start SUPPLIED DATA

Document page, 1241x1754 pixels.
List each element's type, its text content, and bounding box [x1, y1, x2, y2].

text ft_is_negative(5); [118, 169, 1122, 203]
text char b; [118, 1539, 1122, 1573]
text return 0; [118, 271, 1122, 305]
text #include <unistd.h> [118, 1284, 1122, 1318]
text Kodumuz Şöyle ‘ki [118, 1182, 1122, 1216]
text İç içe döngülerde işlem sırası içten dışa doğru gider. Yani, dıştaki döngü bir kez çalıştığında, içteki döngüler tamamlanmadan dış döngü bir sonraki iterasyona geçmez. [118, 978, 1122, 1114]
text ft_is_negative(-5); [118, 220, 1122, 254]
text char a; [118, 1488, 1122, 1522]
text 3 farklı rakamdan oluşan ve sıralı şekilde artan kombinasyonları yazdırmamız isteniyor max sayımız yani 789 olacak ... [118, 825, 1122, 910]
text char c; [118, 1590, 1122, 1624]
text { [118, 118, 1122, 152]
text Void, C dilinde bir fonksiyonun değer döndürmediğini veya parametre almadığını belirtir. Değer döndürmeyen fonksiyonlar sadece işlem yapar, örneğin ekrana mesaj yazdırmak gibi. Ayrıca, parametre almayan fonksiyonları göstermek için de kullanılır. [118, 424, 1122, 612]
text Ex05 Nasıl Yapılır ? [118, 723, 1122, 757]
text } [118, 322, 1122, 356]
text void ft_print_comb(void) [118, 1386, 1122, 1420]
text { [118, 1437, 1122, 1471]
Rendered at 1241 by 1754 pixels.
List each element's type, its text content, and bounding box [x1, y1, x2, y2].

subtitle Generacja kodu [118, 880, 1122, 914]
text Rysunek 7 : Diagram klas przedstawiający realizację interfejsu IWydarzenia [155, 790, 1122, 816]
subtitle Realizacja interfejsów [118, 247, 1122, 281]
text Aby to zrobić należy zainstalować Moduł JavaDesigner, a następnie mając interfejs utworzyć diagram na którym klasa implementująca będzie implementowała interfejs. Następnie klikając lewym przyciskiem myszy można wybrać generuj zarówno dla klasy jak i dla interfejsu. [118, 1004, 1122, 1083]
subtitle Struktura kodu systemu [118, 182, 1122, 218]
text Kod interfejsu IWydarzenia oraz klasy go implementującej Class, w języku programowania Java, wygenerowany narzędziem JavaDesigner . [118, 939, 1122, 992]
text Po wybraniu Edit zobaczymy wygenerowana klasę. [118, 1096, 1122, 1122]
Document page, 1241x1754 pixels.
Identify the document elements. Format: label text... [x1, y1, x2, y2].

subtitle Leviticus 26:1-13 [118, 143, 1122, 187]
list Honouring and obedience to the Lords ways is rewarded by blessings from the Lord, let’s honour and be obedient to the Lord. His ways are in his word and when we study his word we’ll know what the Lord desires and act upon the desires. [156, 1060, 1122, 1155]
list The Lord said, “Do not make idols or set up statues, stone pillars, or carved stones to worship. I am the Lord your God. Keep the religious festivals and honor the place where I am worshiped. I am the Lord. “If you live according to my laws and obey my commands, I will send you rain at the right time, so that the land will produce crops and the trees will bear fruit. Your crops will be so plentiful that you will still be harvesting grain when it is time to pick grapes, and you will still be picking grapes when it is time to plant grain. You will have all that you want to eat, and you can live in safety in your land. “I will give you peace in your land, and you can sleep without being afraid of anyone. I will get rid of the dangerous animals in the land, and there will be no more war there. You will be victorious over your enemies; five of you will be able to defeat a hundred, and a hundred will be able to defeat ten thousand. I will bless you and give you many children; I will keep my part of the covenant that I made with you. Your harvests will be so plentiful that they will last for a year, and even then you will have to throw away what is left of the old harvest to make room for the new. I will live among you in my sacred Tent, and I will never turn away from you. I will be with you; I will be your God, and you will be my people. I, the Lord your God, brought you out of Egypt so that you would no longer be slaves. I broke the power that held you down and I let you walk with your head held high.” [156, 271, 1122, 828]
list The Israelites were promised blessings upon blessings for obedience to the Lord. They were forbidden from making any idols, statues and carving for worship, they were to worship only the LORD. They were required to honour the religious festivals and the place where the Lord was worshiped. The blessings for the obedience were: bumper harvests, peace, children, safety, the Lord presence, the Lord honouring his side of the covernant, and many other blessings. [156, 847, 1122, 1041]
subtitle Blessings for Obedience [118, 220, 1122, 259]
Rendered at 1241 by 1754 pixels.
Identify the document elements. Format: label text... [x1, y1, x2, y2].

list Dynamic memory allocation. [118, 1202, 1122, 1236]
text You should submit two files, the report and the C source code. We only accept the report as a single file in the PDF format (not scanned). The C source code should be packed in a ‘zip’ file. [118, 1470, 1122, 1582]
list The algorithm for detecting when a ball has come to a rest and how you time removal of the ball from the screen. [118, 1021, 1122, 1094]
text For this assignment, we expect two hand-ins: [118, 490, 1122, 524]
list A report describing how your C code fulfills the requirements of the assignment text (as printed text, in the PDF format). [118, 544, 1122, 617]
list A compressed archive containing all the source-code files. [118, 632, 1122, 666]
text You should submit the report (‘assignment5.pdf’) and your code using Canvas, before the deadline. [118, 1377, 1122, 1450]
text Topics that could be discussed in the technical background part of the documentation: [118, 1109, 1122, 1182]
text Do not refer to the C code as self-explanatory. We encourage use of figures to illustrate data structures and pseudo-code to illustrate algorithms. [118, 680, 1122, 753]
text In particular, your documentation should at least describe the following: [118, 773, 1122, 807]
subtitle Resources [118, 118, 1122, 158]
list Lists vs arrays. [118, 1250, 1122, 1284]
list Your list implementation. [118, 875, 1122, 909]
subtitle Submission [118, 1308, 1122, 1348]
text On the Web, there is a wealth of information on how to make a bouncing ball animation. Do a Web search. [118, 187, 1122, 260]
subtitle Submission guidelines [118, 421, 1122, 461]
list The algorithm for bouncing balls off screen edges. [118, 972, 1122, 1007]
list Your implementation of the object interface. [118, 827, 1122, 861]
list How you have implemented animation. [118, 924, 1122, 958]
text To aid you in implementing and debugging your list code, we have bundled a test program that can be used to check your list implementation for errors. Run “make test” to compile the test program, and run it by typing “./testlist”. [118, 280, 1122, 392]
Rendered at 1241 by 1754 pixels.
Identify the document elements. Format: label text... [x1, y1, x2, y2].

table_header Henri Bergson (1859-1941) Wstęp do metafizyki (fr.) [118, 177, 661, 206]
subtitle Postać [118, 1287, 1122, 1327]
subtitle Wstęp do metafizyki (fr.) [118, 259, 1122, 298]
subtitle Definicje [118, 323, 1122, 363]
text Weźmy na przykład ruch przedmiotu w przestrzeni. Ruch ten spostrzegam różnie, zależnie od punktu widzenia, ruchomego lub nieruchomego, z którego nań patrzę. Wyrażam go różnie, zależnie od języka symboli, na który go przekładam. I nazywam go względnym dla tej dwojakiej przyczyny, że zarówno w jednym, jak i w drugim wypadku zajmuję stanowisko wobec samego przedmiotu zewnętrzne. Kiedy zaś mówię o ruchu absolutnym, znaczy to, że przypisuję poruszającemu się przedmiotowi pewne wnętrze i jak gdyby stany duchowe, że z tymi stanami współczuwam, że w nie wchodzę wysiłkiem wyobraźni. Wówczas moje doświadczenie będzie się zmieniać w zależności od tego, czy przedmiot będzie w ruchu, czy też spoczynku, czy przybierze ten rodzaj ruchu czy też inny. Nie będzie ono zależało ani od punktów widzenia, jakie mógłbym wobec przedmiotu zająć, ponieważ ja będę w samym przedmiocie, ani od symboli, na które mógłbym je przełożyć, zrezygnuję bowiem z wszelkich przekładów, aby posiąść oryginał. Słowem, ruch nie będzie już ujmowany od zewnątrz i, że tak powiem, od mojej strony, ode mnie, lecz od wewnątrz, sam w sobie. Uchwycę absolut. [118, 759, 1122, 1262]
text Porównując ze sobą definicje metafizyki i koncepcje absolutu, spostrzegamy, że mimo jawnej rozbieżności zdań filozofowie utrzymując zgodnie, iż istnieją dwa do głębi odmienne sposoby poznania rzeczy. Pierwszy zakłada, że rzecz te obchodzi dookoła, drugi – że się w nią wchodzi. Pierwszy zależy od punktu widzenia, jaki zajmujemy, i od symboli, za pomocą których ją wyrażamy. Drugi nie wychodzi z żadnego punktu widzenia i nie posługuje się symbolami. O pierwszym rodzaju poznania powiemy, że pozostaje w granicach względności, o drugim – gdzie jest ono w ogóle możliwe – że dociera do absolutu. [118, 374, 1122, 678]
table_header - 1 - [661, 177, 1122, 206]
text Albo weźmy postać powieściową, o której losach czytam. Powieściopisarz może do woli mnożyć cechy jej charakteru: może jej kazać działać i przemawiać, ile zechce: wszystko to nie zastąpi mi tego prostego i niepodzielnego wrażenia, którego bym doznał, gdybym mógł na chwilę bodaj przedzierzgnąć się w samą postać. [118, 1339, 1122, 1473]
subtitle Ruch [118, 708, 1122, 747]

end SUPPLIED DATA

## DIRECTION
Update the records starting with the line containing "table_header Henri Bergson" and going on through the line containing "subtitle Definicje [118, 323, 1122, 363]": write those lines out again with "metafizyki" changed to "filozofii" and everything else left as it is.

## EXERCISE RESULT
table_header Henri Bergson (1859-1941) Wstęp do filozofii (fr.) [118, 177, 661, 206]
subtitle Postać [118, 1287, 1122, 1327]
subtitle Wstęp do filozofii (fr.) [118, 259, 1122, 298]
subtitle Definicje [118, 323, 1122, 363]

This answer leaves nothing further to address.